■ **Document extract**:

>> START

In many cases, the answer requires a MWE for the answerer to continue on, but it hasn't got a MWE.

However, if one could review questions into requiring a MWE for obviously trivial things, would that be a good idea?

Her are my thoughts about how it could be implemented:

  1. A possible answerer see a question which would benefit from a MWE. In that case he flags it as "MWE required" and it gets to the review process.
  2. If it succeeds in the review (i.e. flag accepted) the question will be closed for answers until an edit has been made. Also an automatic comment will be attached linking to "What is an MWE?", "How to generate a good MWE?", "Why is a MWE required?". Furthermore, if the questioneer, adds a comment below his question, the reviewers who made the decision will get notified so as to take action on any requests, etc.
    Now there are two possibilities after the edit:
    - It is re-opened for answers (I lend towards this, as it lessens the burden for the reviewers)
    - It gets back in the review pile (to ensure a suitable MWE).
  3. If it succeeds, there will be a bar under the questions which is there to inform other answeres about the request for a MWE. Then they can decide whether they wish to answer or not.

Drawbacks

This review process has a couple of drawbacks:

  • The burden of the community increases, as a lot more reviewing takes place.
  • It might frighten some people away from this Q&A, if they keep getting "Needs an MWE" when they dont know about to create one. (however, this will be leveraged through comments with the user)
  • This will only work if the review process goes faster than any answerers post an answer, but just as a close(x) flag is apparent on the question frame, so could MWE required(x) /MWE(x) be.
  • A flood of MWE required could pose a potential stall for any answers on the site.

Benefits

Some benefits:

  • The quality of the questions will be raised, as they will be more specific, with examples.
  • Newcomers will immediately be introduced about how to ask questions via SE standards (or at least TeX.SE).

>> END

■ **Material**:
>> START

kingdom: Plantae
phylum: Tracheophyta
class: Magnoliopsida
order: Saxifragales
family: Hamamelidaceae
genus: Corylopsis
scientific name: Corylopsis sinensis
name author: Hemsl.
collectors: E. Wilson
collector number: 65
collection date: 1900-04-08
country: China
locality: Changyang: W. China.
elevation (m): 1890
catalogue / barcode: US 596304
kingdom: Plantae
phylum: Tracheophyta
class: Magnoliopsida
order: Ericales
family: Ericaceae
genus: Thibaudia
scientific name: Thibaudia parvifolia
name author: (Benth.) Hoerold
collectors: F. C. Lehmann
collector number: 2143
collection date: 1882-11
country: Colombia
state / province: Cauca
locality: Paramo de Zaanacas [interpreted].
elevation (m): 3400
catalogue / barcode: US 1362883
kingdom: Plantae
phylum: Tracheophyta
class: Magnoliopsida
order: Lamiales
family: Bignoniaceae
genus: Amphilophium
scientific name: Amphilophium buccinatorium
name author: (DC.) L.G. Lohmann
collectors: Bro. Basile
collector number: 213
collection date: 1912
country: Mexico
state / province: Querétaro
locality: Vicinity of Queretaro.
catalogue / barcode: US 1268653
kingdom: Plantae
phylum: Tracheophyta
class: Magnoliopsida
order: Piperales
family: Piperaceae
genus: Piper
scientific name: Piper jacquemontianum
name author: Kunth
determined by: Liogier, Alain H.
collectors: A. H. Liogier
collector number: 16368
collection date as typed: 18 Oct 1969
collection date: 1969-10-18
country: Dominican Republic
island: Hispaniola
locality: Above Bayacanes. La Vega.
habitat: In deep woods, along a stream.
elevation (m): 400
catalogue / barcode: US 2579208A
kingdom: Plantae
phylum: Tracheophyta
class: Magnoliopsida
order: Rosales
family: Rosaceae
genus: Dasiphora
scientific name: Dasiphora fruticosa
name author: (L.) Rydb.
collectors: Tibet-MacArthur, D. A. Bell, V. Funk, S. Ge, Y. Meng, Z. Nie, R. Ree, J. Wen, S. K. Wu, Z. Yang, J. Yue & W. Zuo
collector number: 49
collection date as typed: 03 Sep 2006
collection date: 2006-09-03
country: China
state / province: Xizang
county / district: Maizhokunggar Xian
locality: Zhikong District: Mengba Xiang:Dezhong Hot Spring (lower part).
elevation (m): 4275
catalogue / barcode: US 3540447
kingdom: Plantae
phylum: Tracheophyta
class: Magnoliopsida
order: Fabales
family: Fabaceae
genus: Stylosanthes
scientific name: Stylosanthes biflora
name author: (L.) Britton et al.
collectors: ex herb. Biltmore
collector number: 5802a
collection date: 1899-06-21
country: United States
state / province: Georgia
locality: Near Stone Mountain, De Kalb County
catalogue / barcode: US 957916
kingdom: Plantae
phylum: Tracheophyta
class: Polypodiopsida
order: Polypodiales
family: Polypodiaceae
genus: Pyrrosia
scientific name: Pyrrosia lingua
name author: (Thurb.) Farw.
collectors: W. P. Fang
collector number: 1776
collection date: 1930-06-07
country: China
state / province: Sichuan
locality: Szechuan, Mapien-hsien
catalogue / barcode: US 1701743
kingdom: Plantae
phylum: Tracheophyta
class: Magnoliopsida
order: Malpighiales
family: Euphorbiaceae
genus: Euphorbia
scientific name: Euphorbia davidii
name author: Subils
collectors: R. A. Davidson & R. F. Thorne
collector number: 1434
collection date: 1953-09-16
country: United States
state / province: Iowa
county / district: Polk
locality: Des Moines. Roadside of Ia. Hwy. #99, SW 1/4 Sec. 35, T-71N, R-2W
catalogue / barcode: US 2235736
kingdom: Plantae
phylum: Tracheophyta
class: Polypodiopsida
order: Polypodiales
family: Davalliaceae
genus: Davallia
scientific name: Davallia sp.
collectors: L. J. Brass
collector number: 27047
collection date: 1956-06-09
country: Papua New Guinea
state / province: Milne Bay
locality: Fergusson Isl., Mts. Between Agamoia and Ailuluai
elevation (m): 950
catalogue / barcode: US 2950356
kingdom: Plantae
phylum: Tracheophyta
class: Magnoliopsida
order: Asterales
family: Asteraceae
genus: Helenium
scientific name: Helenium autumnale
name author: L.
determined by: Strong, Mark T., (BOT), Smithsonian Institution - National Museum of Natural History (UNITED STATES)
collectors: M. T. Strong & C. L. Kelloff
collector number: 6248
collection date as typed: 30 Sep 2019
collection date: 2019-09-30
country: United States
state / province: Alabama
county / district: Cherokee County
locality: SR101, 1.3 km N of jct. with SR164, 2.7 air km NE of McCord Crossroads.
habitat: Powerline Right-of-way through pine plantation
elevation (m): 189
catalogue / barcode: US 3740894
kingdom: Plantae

>> END

■ **Required tasks**:
1. Answer these from the MWE review proposal:
(a) What flag does a possible answerer put on a question that would benefit from a MWE?
(b) Which of the two possibilities after the edit does the author lean toward?
(c) What benefit for newcomers is listed?
2. In the MWE review proposal, why does the author prefer that an edited question be re-opened for answers rather than sent back to the review pile?
3. Swap "questioneer" for "asker" in the MWE review proposal, and write out the passage starting at "However, if one" and ending at "any requests, etc.".

■ **Worked solutions**:
1.
(a) The answerer flags it as "MWE required."
(b) The author leans toward having the question re-opened for answers.
(c) Newcomers will immediately learn how to ask questions by SE standards, or at least TeX.SE standards.

2. The author prefers re-opening the question because it lessens the burden on the reviewers. Sending it back to the review pile would ensure a suitable MWE, but reviewers would have more work.

3.
However, if one could review questions into requiring a MWE for obviously trivial things, would that be a good idea?

Her are my thoughts about how it could be implemented:

  1. A possible answerer see a question which would benefit from a MWE. In that case he flags it as "MWE required" and it gets to the review process.
  2. If it succeeds in the review (i.e. flag accepted) the question will be closed for answers until an edit has been made. Also an automatic comment will be attached linking to "What is an MWE?", "How to generate a good MWE?", "Why is a MWE required?". Furthermore, if the asker, adds a comment below his question, the reviewers who made the decision will get notified so as to take action on any requests, etc.